The main roles of this play are two couples: Jack and Gwendolen, Algernon and Cecily. Jack is more serious than Algernon. On page 273 and 298, Jack complains to Algernon: "Algy, you never talk anything but nonsense" and "You are always talking nonsense". And also, Jack is more serious about marriage, because he once says: "If I marry a charming girl like Gwendolen, and she is the only girl I ever saw in my life that I would marry. I certainly won't want to know Bunbury". Algernon replies: "A man who marries without knowing Bunbury has a very tedious time of it". Algernon, however, has his own values. He thinks himself is serious. On page 296, he says: "One must be serious about something, if one wants to have any amusement in life. I happen to be serious about Bunbury". It sounds ridiculous, but many of us can't deny it. I think Algernon is a person who lives in high society but doesn't want to follow the rules.

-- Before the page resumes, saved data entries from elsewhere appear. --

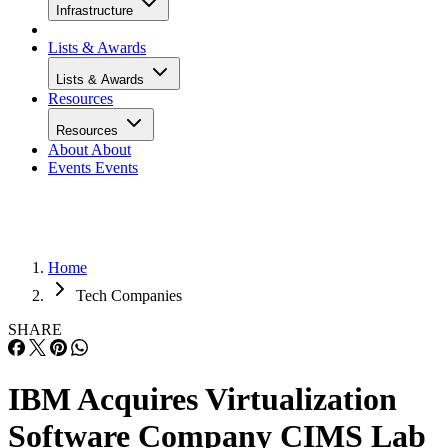
Infrastructure
Lists & Awards
Lists & Awards
Resources
Resources
About
About
Events
Events
Home
Tech Companies
SHARE
IBM Acquires Virtualization
Software Company CIMS Lab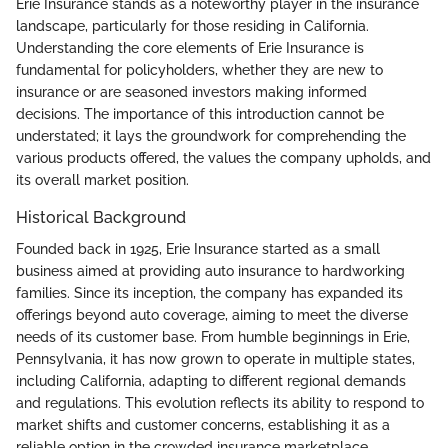
Erie Insurance stands as a noteworthy player in the insurance
landscape, particularly for those residing in California.
Understanding the core elements of Erie Insurance is
fundamental for policyholders, whether they are new to
insurance or are seasoned investors making informed
decisions. The importance of this introduction cannot be
understated; it lays the groundwork for comprehending the
various products offered, the values the company upholds, and
its overall market position.
Historical Background
Founded back in 1925, Erie Insurance started as a small
business aimed at providing auto insurance to hardworking
families. Since its inception, the company has expanded its
offerings beyond auto coverage, aiming to meet the diverse
needs of its customer base. From humble beginnings in Erie,
Pennsylvania, it has now grown to operate in multiple states,
including California, adapting to different regional demands
and regulations. This evolution reflects its ability to respond to
market shifts and customer concerns, establishing it as a
reliable option in the crowded insurance marketplace.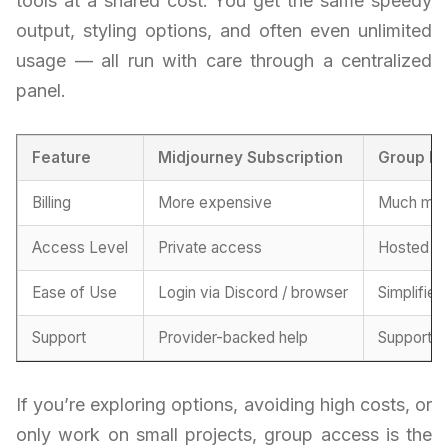
tools at a shared cost. You get the same speedy
output, styling options, and often even unlimited
usage — all run with care through a centralized
panel.
Feature
Midjourney Subscription
Group B
Billing
More expensive
Much more
Access Level
Private access
Hosted se
Ease of Use
Login via Discord / browser
Simplified
Support
Provider-backed help
Support f
If you’re exploring options, avoiding high costs, or
only work on small projects, group access is the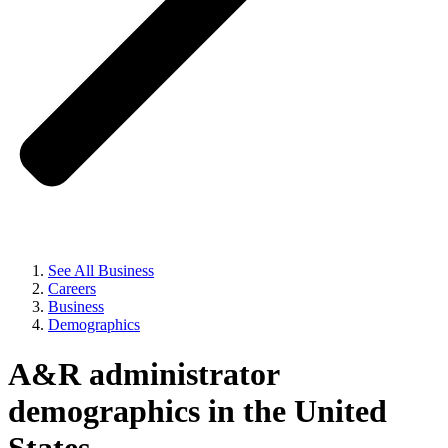
See All Business
Careers
Business
Demographics
A&R administrator
demographics in the United
States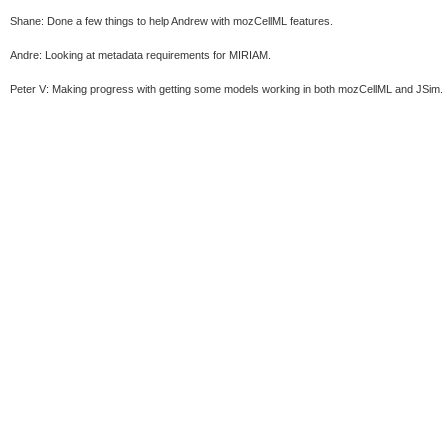
Shane: Done a few things to help Andrew with mozCellML features.
Andre: Looking at metadata requirements for MIRIAM.
Peter V: Making progress with getting some models working in both mozCellML and JSim.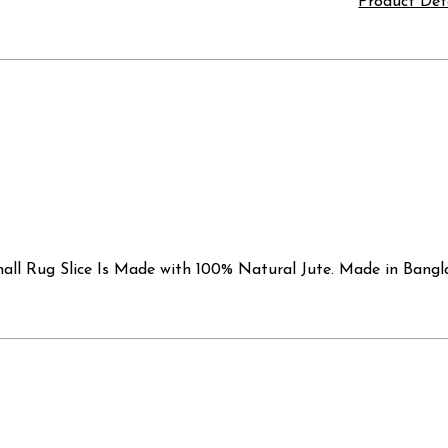
Product Det
l Rug Slice Is Made with 100% Natural Jute. Made in Banglade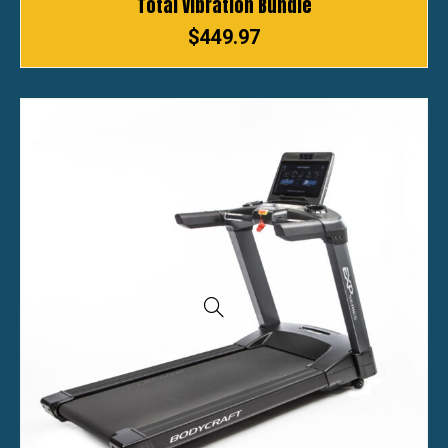
Total Vibration Bundle
$
449.97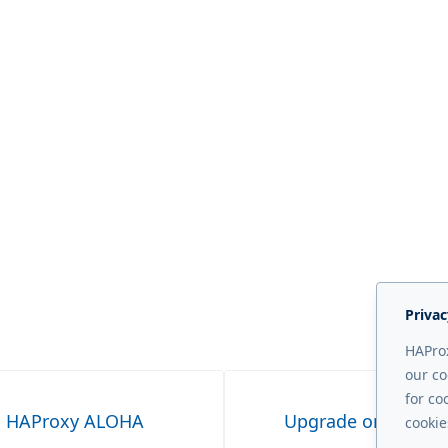
Privac
HAProx
our co
for co
on HAProxy ALOHA
Upgrade on HAPro
cookie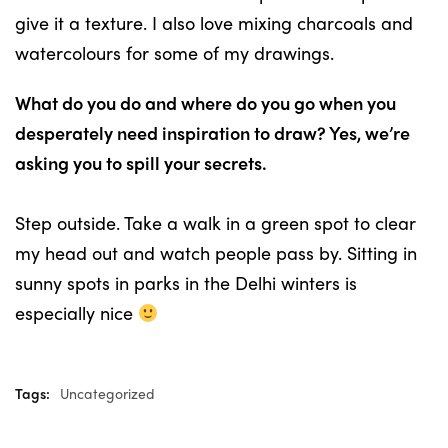
give it a texture. I also love mixing charcoals and
watercolours for some of my drawings.
What do you do and where do you go when you
desperately need inspiration to draw? Yes, we’re
asking you to spill your secrets.
Step outside. Take a walk in a green spot to clear
my head out and watch people pass by. Sitting in
sunny spots in parks in the Delhi winters is
especially nice
Tags:
Uncategorized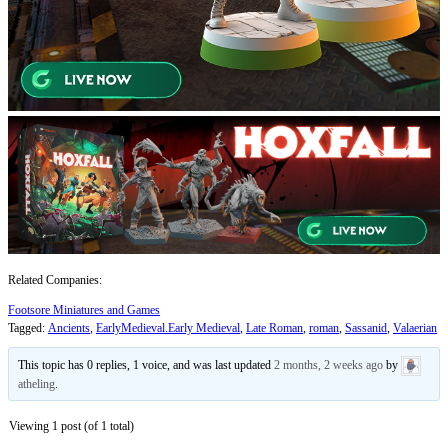
Related Companies:
Footsore Miniatures and Games
Tagged:
Ancients
,
EarlyMedieval.Early Medieval
,
Late Roman
,
roman
,
Sassanid
,
Valaerian
This topic has 0 replies, 1 voice, and was last updated
2 months, 2 weeks ago
by
atheling
.
Viewing 1 post (of 1 total)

As to Gwendolen and Cecily, they both fall in love with the name-- "Ernest", and they say "I pity any woman who is married to a man call John" and "I pity any woman whose husband is not called Ernest". They are very shallow. The fight between theses two women is also the fight between town and country. Gwendolen lives in town, and she laughs at Cecily by that. In the act 2, some dialogues between these two women show us how they fight. For example:
Gwendolen: No, thank you. Sugar is not fashionable any more.
Cecily: Cake or bread and butter?
Gwendolen: Cake is rarely seen at the best houses nowadays.

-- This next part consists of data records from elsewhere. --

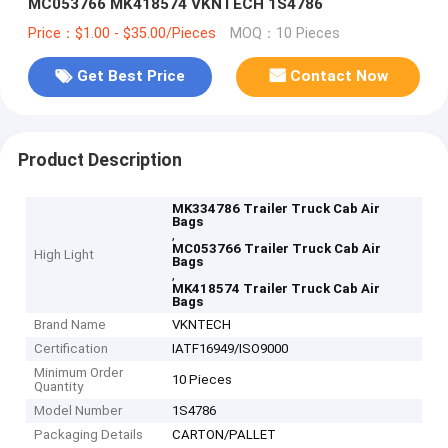
MC053766 MK418574 VKNTECH 1S4786
Price：$1.00 - $35.00/Pieces
MOQ：10 Pieces
Get Best Price
Contact Now
Product Description
MK334786 Trailer Truck Cab Air
Bags
,
MC053766 Trailer Truck Cab Air
High Light
Bags
,
MK418574 Trailer Truck Cab Air
Bags
Brand Name
VKNTECH
Certification
IATF16949/ISO9000
Minimum Order
10 Pieces
Quantity
Model Number
1S4786
Packaging Details
CARTON/PALLET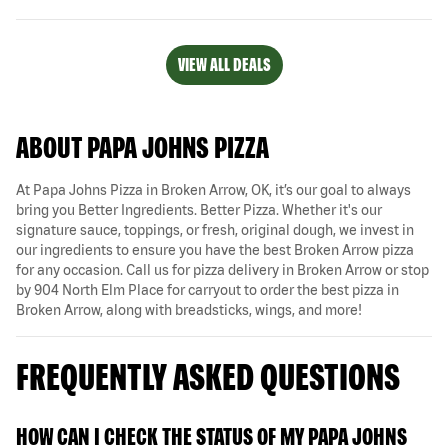
VIEW ALL DEALS
ABOUT PAPA JOHNS PIZZA
At Papa Johns Pizza in Broken Arrow, OK, it’s our goal to always
bring you Better Ingredients. Better Pizza. Whether it's our
signature sauce, toppings, or fresh, original dough, we invest in
our ingredients to ensure you have the best Broken Arrow pizza
for any occasion. Call us for pizza delivery in Broken Arrow or stop
by 904 North Elm Place for carryout to order the best pizza in
Broken Arrow, along with breadsticks, wings, and more!
FREQUENTLY ASKED QUESTIONS
HOW CAN I CHECK THE STATUS OF MY PAPA JOHNS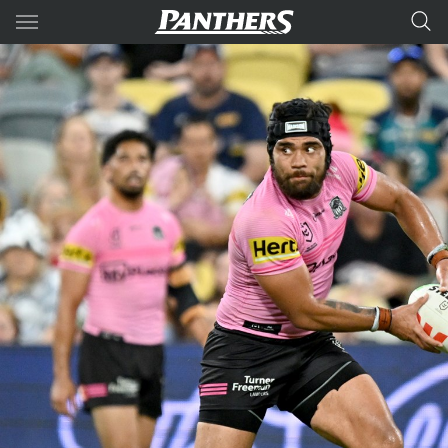
Main
You have skipped the navigation, tab for page content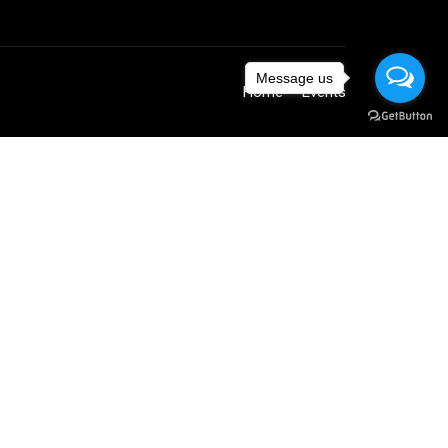
Message us
Home
Events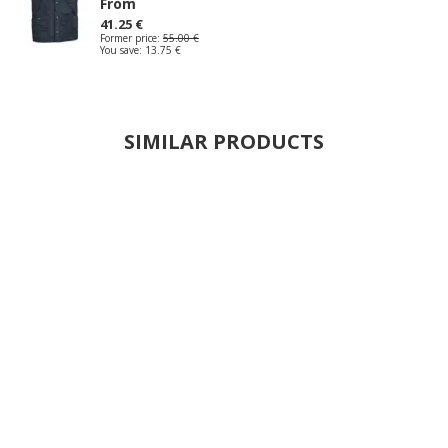
From
41.25 €
Former price:
55.00 €
You save:
13.75 €
SIMILAR PRODUCTS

Cecily's mind is full of imagination. She fantasizes that she had engaged with Algernon but then their engagement had broken off. She pretends that Algernon wrote letter for her and gave her a ring. She seems to love a bad boy. She says: "I have never met any really wicked person before. I feel rather frightened. I am so afraid he will look just like every one else." Maybe she wants to make some changes of her life.

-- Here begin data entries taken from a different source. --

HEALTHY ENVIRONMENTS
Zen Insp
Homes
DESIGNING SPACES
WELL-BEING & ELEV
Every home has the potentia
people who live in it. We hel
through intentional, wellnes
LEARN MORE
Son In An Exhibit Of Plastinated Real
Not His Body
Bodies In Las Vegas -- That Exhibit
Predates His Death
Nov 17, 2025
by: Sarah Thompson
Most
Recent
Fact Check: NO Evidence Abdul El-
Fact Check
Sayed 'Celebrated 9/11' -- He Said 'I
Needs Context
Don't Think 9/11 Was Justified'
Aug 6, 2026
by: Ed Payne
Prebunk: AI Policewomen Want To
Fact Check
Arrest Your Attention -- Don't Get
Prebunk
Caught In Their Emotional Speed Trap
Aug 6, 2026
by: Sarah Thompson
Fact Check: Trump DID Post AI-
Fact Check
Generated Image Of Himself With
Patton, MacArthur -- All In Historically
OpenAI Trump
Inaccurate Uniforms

Lady Bracknell is very snobbish. In act 1, she knows that Jack wants to marry Gwendolen, she asks him many questions such as what is his income and what his parents' background. When she knows that Jack was found in a cloak-room of a station, she sweeps out in majestic indignation. In act 3, she didn't agree with the marriage of Algernon and Cecily in the beginning, but when she knows that Cecily owns about a hundred and thirty thousand pounds in the Funds, she says Cecily seems to her a most attractive young lady. She says what she wants to say and never care about whether she hurts others or not. She plays a role to connect through the play flawless.
This play is pregnant with meaning. There is something very interesting. Jack claims that he has a younger brother "Ernest" and "Algernon pretends himself is "Ernest". Finally, Algernon finds that he is "Erneat" and then Jack really has a younger brother "Ernest". This is a perfect arrangement of Oscar Wilde. In the happy ending, he leave
a question for us to think of: Is it more important to be "earnest" or to be "Erneat"?